* Begin Quoted passage *

(35S) Quick integration

[Thomas Klemm]

(11-19-2022 01:42 AM)Liamtoh Resu Wrote:  Can someone walk me through the symbolic calculation of the function?

I used the substitution:

\(
\begin{align}
2x &= \sinh(u) \\
4x^2 &= \sinh^2(u) \\
1 + 4x^2 &= 1 + \sinh^2(u) \\
&= \cosh^2(u) \\
\sqrt{1 + 4x^2} &= \cosh(u) \\
\end{align}
\)

After applying \(\frac{d}{du}\) on both sides of the substitution we get:

\(
\begin{align}
2\frac{dx}{du} &= \cosh(u) \\
\end{align}
\)

From this:

\(
\begin{align}
dx &= \tfrac{1}{2}\cosh(u) \, du \\
\end{align}
\)

Replace the substitution in the original integral:

\(
\begin{align}
\int \sqrt{1 + 4 x^2} \, dx
&= \tfrac{1}{2} \int \cosh^2(u) \, du \\
&= \tfrac{1}{4} \int 1 + \cosh(2u) \, du \\
&= \tfrac{1}{4} \left( u + \tfrac{1}{2} \sinh(2u) \right) +c \\
&= \tfrac{1}{8} \left( 2u + \sinh(2u) \right) +c \\
\end{align}
\)

Here we used the double angle formula:

\(
\begin{align}
\cosh(2u) = 2\cosh^2(u) - 1
\end{align}
\)

Now we can substitute the lower and upper limits:

\(
\begin{align}
x = 0 \Rightarrow 2x = 0 &= \sinh(u) \rightarrow u = 0 \\
x = 1 \Rightarrow 2x = 2 &= \sinh(u) \rightarrow u = \sinh^{-1}(2) \\
\end{align}
\)

Plugging them into the antiderivative leads to:

\(
\begin{align}
\int_0^1 \sqrt{1 + 4 x^2} \, dx
&= \frac{2 \sqrt{5} + \sinh^{-1}(2)}{4} \\
\end{align}
\)

Here again we used another double angle formula:

\(
\begin{align}
\sinh(2u)
&= 2\sinh(u)\cosh(u) \\
&= 2 \cdot 2x \cdot \sqrt{1 + 4x^2}
\end{align}
\)

---

However e.g. WolframAlpha comes up with a different substitution:

\(
\begin{align}
x &= \frac{\tan(u)}{2} \\
\end{align}
\)

But I'm too lazy to write that down here.
Maybe you want to give it a try?

References

• Double-Angle Formulas

* End Quoted passage *
* Begin Input *

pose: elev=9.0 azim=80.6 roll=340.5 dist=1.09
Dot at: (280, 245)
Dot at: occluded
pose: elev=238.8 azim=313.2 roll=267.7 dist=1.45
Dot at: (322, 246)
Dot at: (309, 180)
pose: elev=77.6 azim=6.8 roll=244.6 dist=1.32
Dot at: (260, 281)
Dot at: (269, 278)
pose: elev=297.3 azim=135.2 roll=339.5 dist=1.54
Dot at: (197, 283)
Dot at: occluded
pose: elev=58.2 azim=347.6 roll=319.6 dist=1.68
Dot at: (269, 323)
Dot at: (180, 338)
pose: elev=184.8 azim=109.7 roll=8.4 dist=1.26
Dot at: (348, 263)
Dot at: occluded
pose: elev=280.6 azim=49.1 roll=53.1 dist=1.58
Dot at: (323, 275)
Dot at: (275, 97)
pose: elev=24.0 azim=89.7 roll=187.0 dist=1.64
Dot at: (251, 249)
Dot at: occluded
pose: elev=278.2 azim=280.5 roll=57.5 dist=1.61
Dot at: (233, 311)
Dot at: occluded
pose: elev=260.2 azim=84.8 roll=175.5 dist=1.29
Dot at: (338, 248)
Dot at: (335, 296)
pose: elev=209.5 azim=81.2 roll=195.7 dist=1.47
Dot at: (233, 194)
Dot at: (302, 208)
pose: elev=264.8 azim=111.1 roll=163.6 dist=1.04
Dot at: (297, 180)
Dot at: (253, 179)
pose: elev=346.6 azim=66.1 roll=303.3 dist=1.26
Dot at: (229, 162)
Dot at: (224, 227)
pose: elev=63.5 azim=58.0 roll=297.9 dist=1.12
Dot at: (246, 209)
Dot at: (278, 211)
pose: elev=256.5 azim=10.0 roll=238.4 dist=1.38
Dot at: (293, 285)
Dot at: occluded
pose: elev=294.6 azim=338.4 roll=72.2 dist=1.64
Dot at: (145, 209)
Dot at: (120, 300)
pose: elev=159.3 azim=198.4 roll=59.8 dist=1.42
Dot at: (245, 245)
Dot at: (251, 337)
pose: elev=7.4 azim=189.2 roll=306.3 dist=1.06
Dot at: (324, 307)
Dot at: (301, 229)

* End Input *

**Exercise tasks**
(1) Please rewrite the paragraph in the integration post that begins "But I'm too lazy" more briefly, keeping its main facts.
(2) Convert the records from the line with "pose: elev=209.5 azim=81.2" to the line with "Dot at: (224, 227)" into a numbered list, leaving out any blank lines.
The records are unrelated to the text.

**Outputs by task**
(1) It's too much effort to write that out here, but you could try it yourself.

(2)
1. pose: elev=209.5 azim=81.2 roll=195.7 dist=1.47
2. Dot at: (233, 194)
3. Dot at: (302, 208)
4. pose: elev=264.8 azim=111.1 roll=163.6 dist=1.04
5. Dot at: (297, 180)
6. Dot at: (253, 179)
7. pose: elev=346.6 azim=66.1 roll=303.3 dist=1.26
8. Dot at: (229, 162)
9. Dot at: (224, 227)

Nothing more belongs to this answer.